Seriously. I took a bright pink sort-of-a-toy guitar which I had borrowed outside the apartment and played it for at least an hour. An old lady was picking up acorns, and she smiled and said hello (in Korean). I gave her a handful of acorns, and she said what I thought was the exact same phrase, but maybe I misheard. In either case she was really nice.
I met two of my neighbors. One introduced himself to me as the conference president, which means little to me. The other introduced herself as a lady who works at the academic office. She's American. That means a lot to me. lol.
However, that's not why I'm happy. I can hear God as I've never been able to hear Him before. It's as if I've been trying to listen to a whispering voice in a crowded cafeteria, but now all the people have gone and the place is dead quiet. God has had a bit of yelling to do. I wonder, what can I teach these people? I came here partly to strengthen my own relationship with God, do I know Him well enough to lead others to Him? I can't leap cleverly from verse to verse drawing now and astounding conclusions to dazzle my audience. However, yesterday I was reading my Bible (not having a computer will do that) and I ran across 1 Corinthians 1:17
"For Christ did not send me to baptize, but to preach the gospel, not with clever words, so that that the cross of Christ will not be emptied of it's effect."

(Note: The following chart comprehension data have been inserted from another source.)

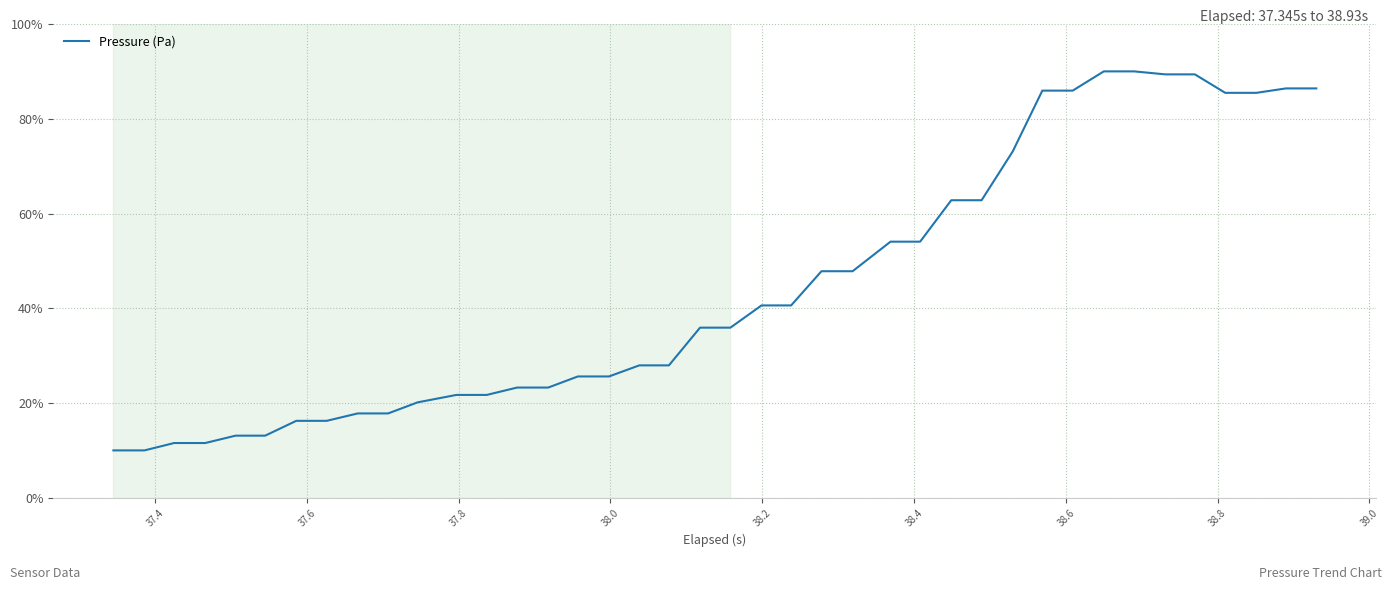

What is the minimum value shown in the chart?

10.0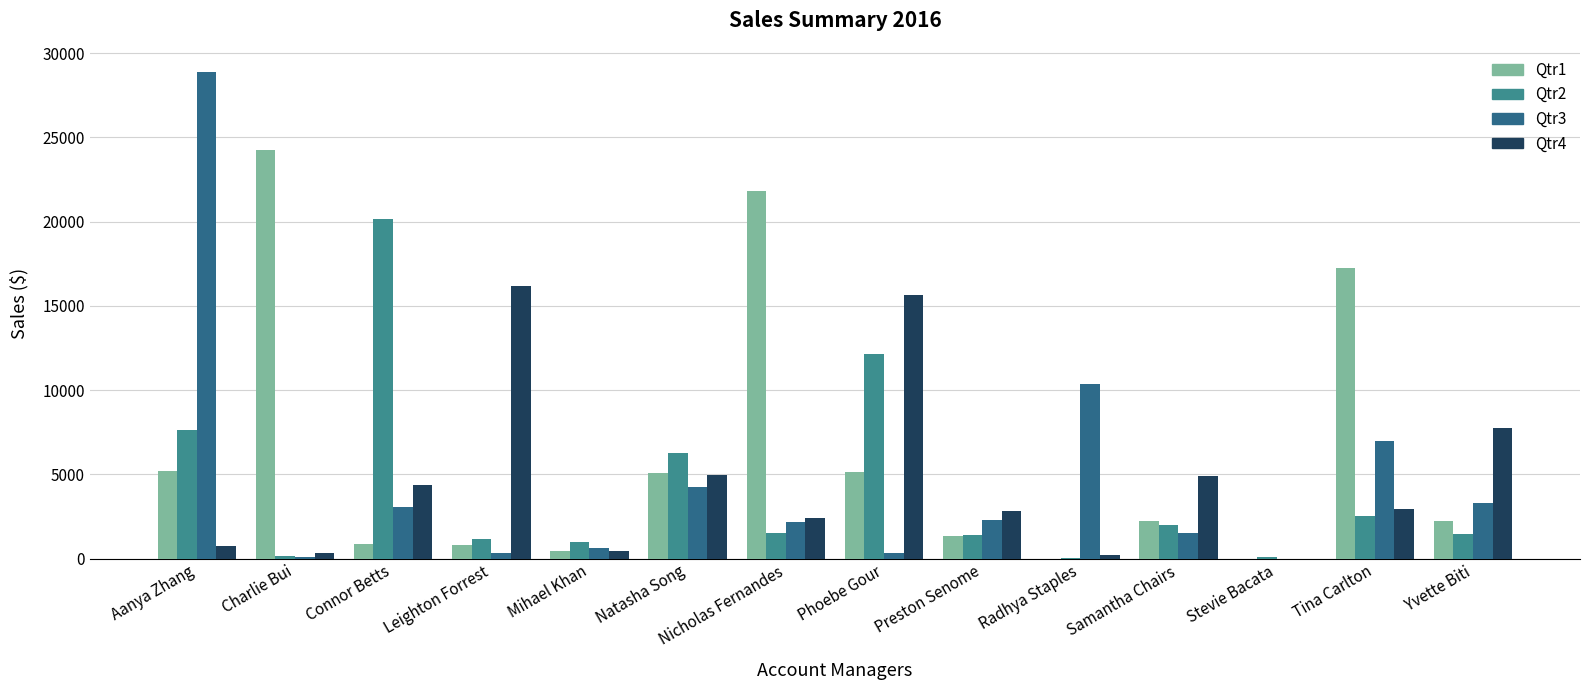

At which label does Qtr2 first exceed 1533?

Aanya Zhang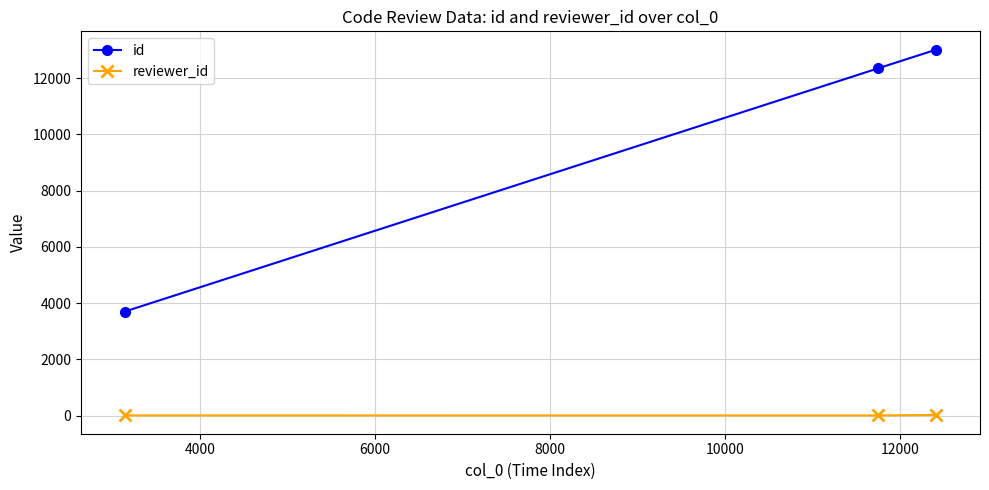

At how many categories does at least one series exceed 3283?

3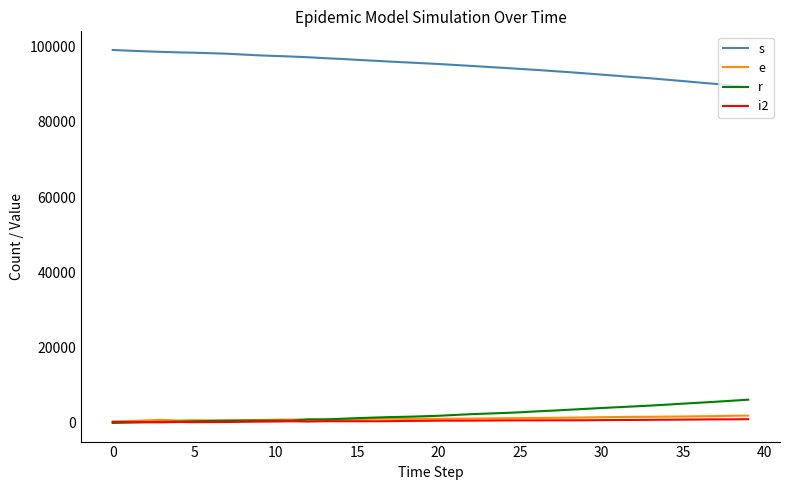

True or false: s and i2 cross at least once.

False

I hope that if I make this simple message my goal, God will do all the fancy work. Isn't it supposed to work that way anyway? Another thing I've run into repeatedly is the message 'ask for wisdom, believe, and God will give it to you'. I don't know how many times the Bible states that general idea, but I've run into it three times in the last two days. How's that for a clear message?

-This post was written two days ago, I typed it up when I had access to a computer.